■ **Task objective**
Could you output the listing that follows exactly, without its images?

[Opening Records shown section]

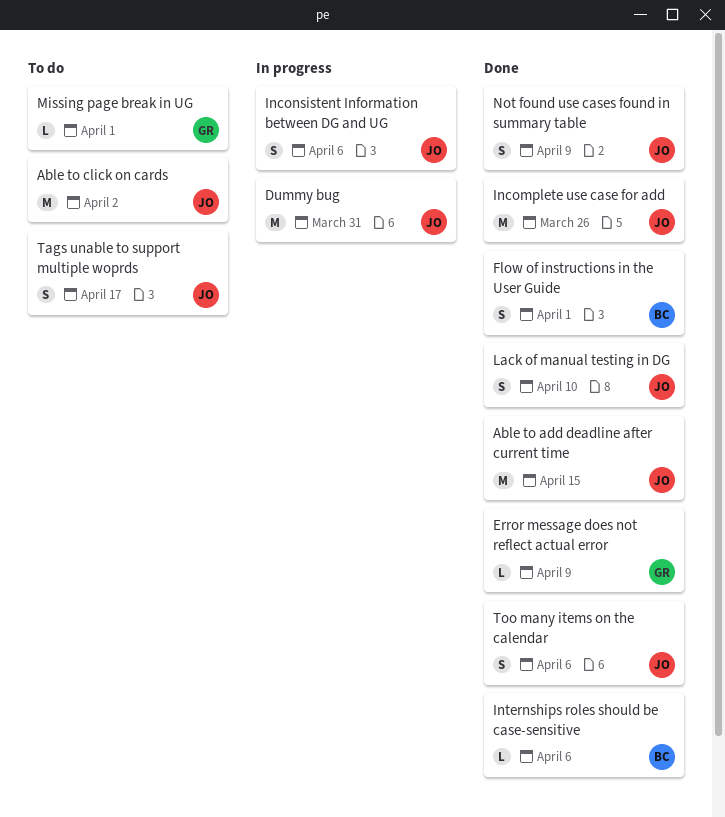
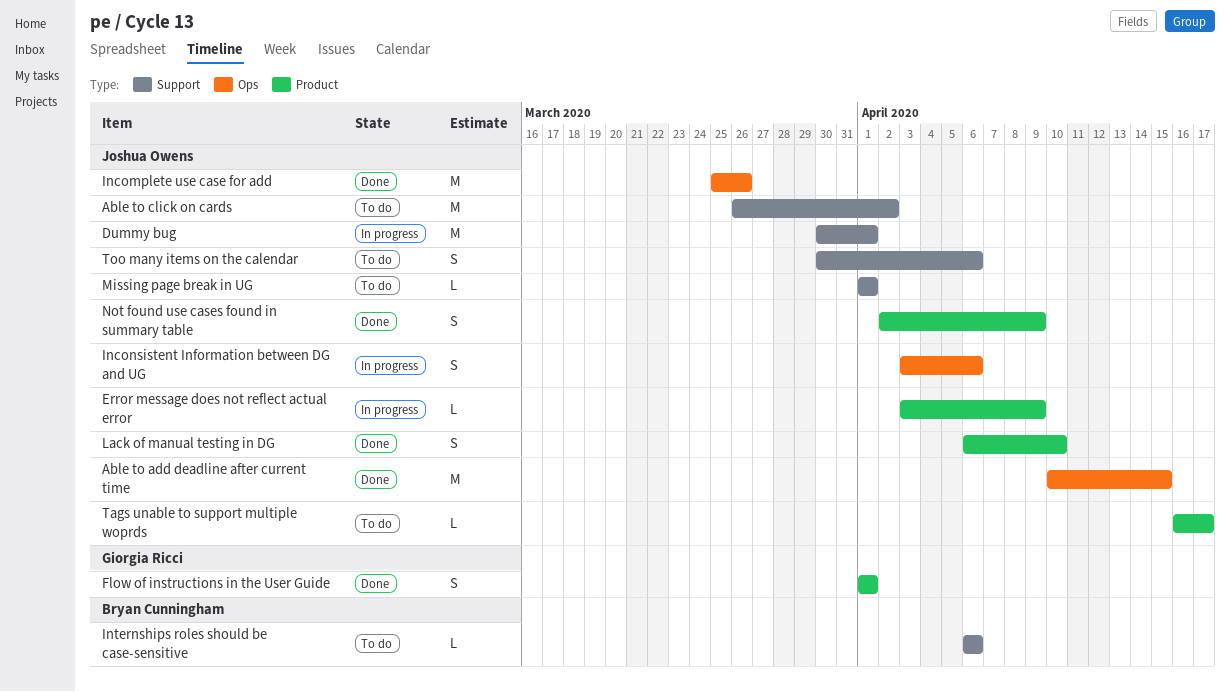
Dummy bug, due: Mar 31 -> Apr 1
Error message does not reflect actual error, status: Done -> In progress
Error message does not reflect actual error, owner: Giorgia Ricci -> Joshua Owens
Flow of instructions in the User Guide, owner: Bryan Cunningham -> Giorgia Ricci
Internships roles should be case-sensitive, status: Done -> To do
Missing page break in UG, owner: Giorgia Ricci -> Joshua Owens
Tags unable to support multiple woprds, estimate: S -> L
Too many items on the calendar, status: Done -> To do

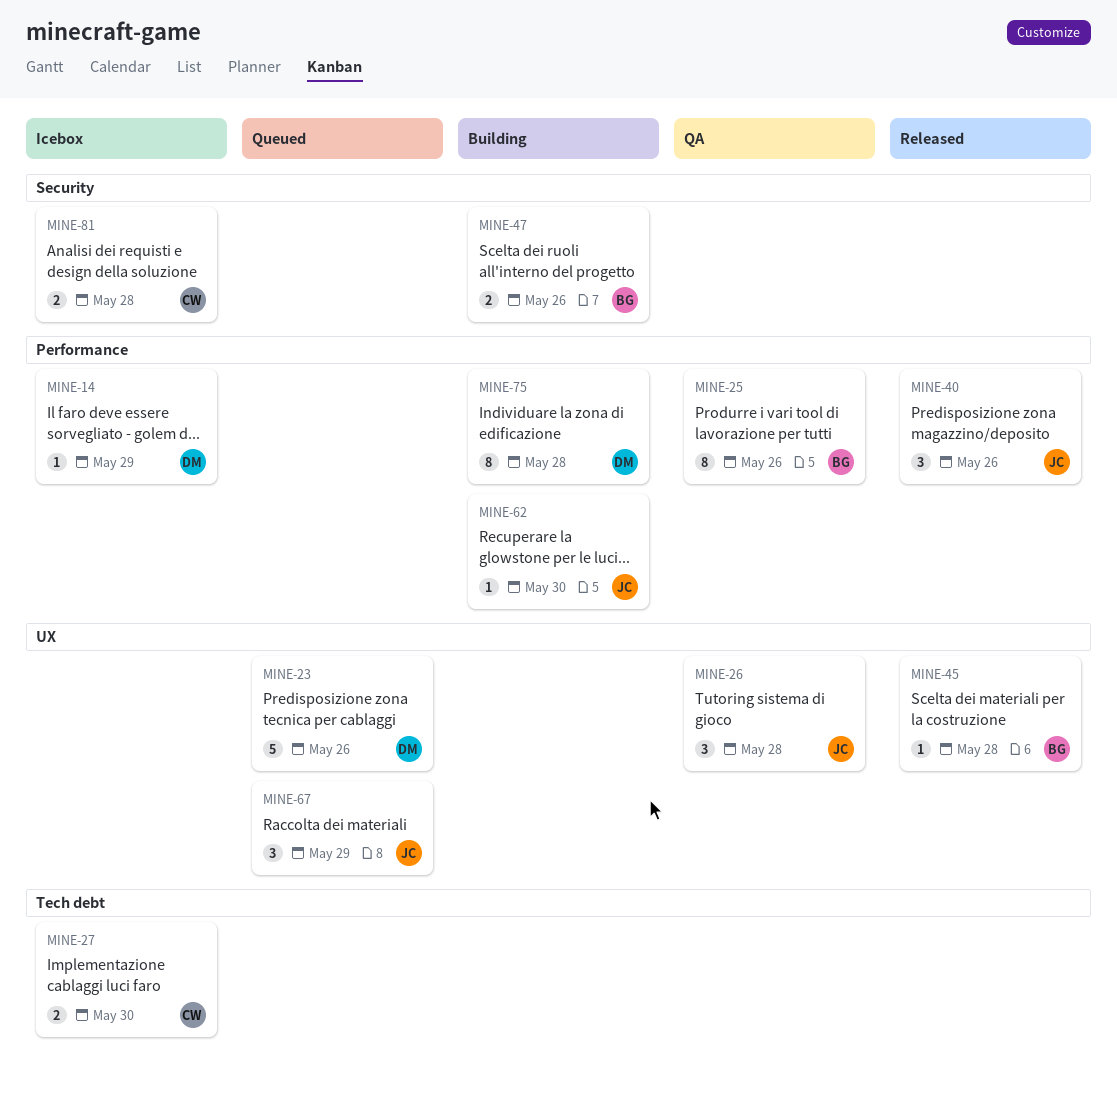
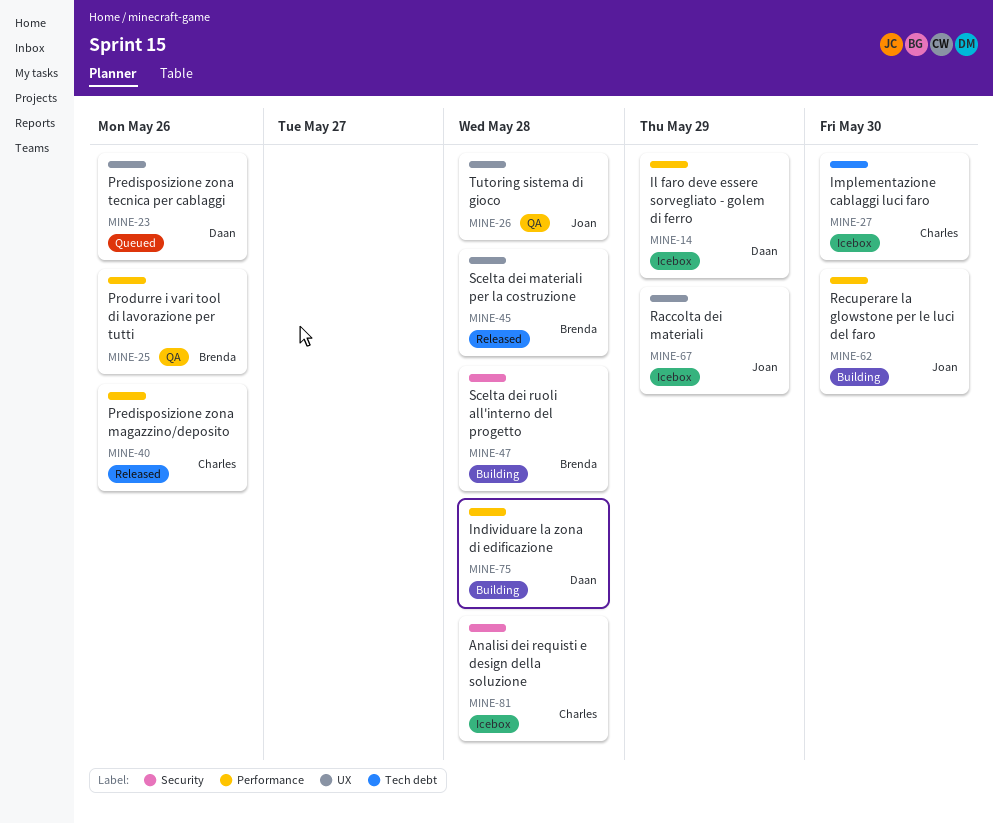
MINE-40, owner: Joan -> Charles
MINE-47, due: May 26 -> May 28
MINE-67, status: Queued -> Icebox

[Closing Records shown section]

■ **Answer for the task**
Dummy bug, due: Mar 31 -> Apr 1
Error message does not reflect actual error, status: Done -> In progress
Error message does not reflect actual error, owner: Giorgia Ricci -> Joshua Owens
Flow of instructions in the User Guide, owner: Bryan Cunningham -> Giorgia Ricci
Internships roles should be case-sensitive, status: Done -> To do
Missing page break in UG, owner: Giorgia Ricci -> Joshua Owens
Tags unable to support multiple woprds, estimate: S -> L
Too many items on the calendar, status: Done -> To do

MINE-40, owner: Joan -> Charles
MINE-47, due: May 26 -> May 28
MINE-67, status: Queued -> Icebox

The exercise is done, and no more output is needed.